GOAL — Return each of the rows below unchanged, character for character, in the same order.
--- start ---
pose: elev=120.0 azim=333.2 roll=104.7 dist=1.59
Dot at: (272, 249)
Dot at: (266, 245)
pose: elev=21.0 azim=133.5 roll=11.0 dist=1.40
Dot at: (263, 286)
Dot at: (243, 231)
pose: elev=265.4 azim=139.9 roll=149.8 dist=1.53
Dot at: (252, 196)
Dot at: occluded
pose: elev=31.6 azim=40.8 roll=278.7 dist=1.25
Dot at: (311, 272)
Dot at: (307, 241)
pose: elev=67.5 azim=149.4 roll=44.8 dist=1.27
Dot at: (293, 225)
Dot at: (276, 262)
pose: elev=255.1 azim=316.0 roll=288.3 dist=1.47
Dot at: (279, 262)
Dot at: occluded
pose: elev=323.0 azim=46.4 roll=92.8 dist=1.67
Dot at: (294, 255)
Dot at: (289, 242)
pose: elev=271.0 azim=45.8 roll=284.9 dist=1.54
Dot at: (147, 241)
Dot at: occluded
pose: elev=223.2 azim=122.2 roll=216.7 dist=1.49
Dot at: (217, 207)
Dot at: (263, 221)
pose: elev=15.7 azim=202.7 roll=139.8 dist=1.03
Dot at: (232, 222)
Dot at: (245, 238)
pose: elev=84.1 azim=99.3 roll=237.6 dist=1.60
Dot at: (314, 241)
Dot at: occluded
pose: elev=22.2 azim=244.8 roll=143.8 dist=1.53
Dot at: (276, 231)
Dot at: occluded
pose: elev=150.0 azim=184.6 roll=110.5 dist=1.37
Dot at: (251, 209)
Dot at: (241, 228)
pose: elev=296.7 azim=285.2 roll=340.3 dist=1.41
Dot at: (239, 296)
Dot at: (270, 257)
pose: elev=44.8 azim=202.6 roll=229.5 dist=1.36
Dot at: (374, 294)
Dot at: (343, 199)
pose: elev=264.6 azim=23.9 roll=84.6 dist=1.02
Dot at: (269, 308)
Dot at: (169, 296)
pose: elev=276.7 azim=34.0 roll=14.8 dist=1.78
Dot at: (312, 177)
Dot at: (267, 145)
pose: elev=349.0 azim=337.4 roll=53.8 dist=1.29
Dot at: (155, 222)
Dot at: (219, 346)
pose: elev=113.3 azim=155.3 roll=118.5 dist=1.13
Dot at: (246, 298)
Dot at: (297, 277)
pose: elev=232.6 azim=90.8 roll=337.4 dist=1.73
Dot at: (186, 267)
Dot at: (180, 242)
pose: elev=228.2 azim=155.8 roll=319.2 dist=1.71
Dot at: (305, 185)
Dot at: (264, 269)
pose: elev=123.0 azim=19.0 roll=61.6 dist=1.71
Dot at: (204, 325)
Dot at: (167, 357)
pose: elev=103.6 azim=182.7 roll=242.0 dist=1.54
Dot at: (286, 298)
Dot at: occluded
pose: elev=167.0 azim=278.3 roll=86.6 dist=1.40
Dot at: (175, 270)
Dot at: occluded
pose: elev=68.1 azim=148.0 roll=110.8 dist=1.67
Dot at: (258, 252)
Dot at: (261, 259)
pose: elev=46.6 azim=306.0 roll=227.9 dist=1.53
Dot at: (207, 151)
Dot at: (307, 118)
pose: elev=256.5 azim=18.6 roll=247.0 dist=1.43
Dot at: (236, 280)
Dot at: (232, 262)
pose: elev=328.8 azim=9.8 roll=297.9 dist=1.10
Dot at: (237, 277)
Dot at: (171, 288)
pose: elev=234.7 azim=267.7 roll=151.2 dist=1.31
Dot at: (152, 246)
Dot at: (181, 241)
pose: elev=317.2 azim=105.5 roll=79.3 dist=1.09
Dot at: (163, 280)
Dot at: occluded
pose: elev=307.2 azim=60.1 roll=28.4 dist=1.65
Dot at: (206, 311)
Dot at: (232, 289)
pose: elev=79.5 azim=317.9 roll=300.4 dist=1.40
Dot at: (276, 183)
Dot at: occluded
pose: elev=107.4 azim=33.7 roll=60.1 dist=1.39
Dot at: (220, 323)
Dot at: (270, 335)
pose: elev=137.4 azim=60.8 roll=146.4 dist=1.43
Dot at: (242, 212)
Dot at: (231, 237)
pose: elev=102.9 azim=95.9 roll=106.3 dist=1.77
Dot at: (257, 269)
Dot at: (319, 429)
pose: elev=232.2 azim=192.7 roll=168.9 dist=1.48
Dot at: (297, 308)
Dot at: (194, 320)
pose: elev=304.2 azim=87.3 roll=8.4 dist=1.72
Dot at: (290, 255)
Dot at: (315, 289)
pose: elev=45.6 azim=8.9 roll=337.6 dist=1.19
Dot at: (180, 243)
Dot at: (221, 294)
--- end ---
FINISHED ANSWER —
pose: elev=120.0 azim=333.2 roll=104.7 dist=1.59
Dot at: (272, 249)
Dot at: (266, 245)
pose: elev=21.0 azim=133.5 roll=11.0 dist=1.40
Dot at: (263, 286)
Dot at: (243, 231)
pose: elev=265.4 azim=139.9 roll=149.8 dist=1.53
Dot at: (252, 196)
Dot at: occluded
pose: elev=31.6 azim=40.8 roll=278.7 dist=1.25
Dot at: (311, 272)
Dot at: (307, 241)
pose: elev=67.5 azim=149.4 roll=44.8 dist=1.27
Dot at: (293, 225)
Dot at: (276, 262)
pose: elev=255.1 azim=316.0 roll=288.3 dist=1.47
Dot at: (279, 262)
Dot at: occluded
pose: elev=323.0 azim=46.4 roll=92.8 dist=1.67
Dot at: (294, 255)
Dot at: (289, 242)
pose: elev=271.0 azim=45.8 roll=284.9 dist=1.54
Dot at: (147, 241)
Dot at: occluded
pose: elev=223.2 azim=122.2 roll=216.7 dist=1.49
Dot at: (217, 207)
Dot at: (263, 221)
pose: elev=15.7 azim=202.7 roll=139.8 dist=1.03
Dot at: (232, 222)
Dot at: (245, 238)
pose: elev=84.1 azim=99.3 roll=237.6 dist=1.60
Dot at: (314, 241)
Dot at: occluded
pose: elev=22.2 azim=244.8 roll=143.8 dist=1.53
Dot at: (276, 231)
Dot at: occluded
pose: elev=150.0 azim=184.6 roll=110.5 dist=1.37
Dot at: (251, 209)
Dot at: (241, 228)
pose: elev=296.7 azim=285.2 roll=340.3 dist=1.41
Dot at: (239, 296)
Dot at: (270, 257)
pose: elev=44.8 azim=202.6 roll=229.5 dist=1.36
Dot at: (374, 294)
Dot at: (343, 199)
pose: elev=264.6 azim=23.9 roll=84.6 dist=1.02
Dot at: (269, 308)
Dot at: (169, 296)
pose: elev=276.7 azim=34.0 roll=14.8 dist=1.78
Dot at: (312, 177)
Dot at: (267, 145)
pose: elev=349.0 azim=337.4 roll=53.8 dist=1.29
Dot at: (155, 222)
Dot at: (219, 346)
pose: elev=113.3 azim=155.3 roll=118.5 dist=1.13
Dot at: (246, 298)
Dot at: (297, 277)
pose: elev=232.6 azim=90.8 roll=337.4 dist=1.73
Dot at: (186, 267)
Dot at: (180, 242)
pose: elev=228.2 azim=155.8 roll=319.2 dist=1.71
Dot at: (305, 185)
Dot at: (264, 269)
pose: elev=123.0 azim=19.0 roll=61.6 dist=1.71
Dot at: (204, 325)
Dot at: (167, 357)
pose: elev=103.6 azim=182.7 roll=242.0 dist=1.54
Dot at: (286, 298)
Dot at: occluded
pose: elev=167.0 azim=278.3 roll=86.6 dist=1.40
Dot at: (175, 270)
Dot at: occluded
pose: elev=68.1 azim=148.0 roll=110.8 dist=1.67
Dot at: (258, 252)
Dot at: (261, 259)
pose: elev=46.6 azim=306.0 roll=227.9 dist=1.53
Dot at: (207, 151)
Dot at: (307, 118)
pose: elev=256.5 azim=18.6 roll=247.0 dist=1.43
Dot at: (236, 280)
Dot at: (232, 262)
pose: elev=328.8 azim=9.8 roll=297.9 dist=1.10
Dot at: (237, 277)
Dot at: (171, 288)
pose: elev=234.7 azim=267.7 roll=151.2 dist=1.31
Dot at: (152, 246)
Dot at: (181, 241)
pose: elev=317.2 azim=105.5 roll=79.3 dist=1.09
Dot at: (163, 280)
Dot at: occluded
pose: elev=307.2 azim=60.1 roll=28.4 dist=1.65
Dot at: (206, 311)
Dot at: (232, 289)
pose: elev=79.5 azim=317.9 roll=300.4 dist=1.40
Dot at: (276, 183)
Dot at: occluded
pose: elev=107.4 azim=33.7 roll=60.1 dist=1.39
Dot at: (220, 323)
Dot at: (270, 335)
pose: elev=137.4 azim=60.8 roll=146.4 dist=1.43
Dot at: (242, 212)
Dot at: (231, 237)
pose: elev=102.9 azim=95.9 roll=106.3 dist=1.77
Dot at: (257, 269)
Dot at: (319, 429)
pose: elev=232.2 azim=192.7 roll=168.9 dist=1.48
Dot at: (297, 308)
Dot at: (194, 320)
pose: elev=304.2 azim=87.3 roll=8.4 dist=1.72
Dot at: (290, 255)
Dot at: (315, 289)
pose: elev=45.6 azim=8.9 roll=337.6 dist=1.19
Dot at: (180, 243)
Dot at: (221, 294)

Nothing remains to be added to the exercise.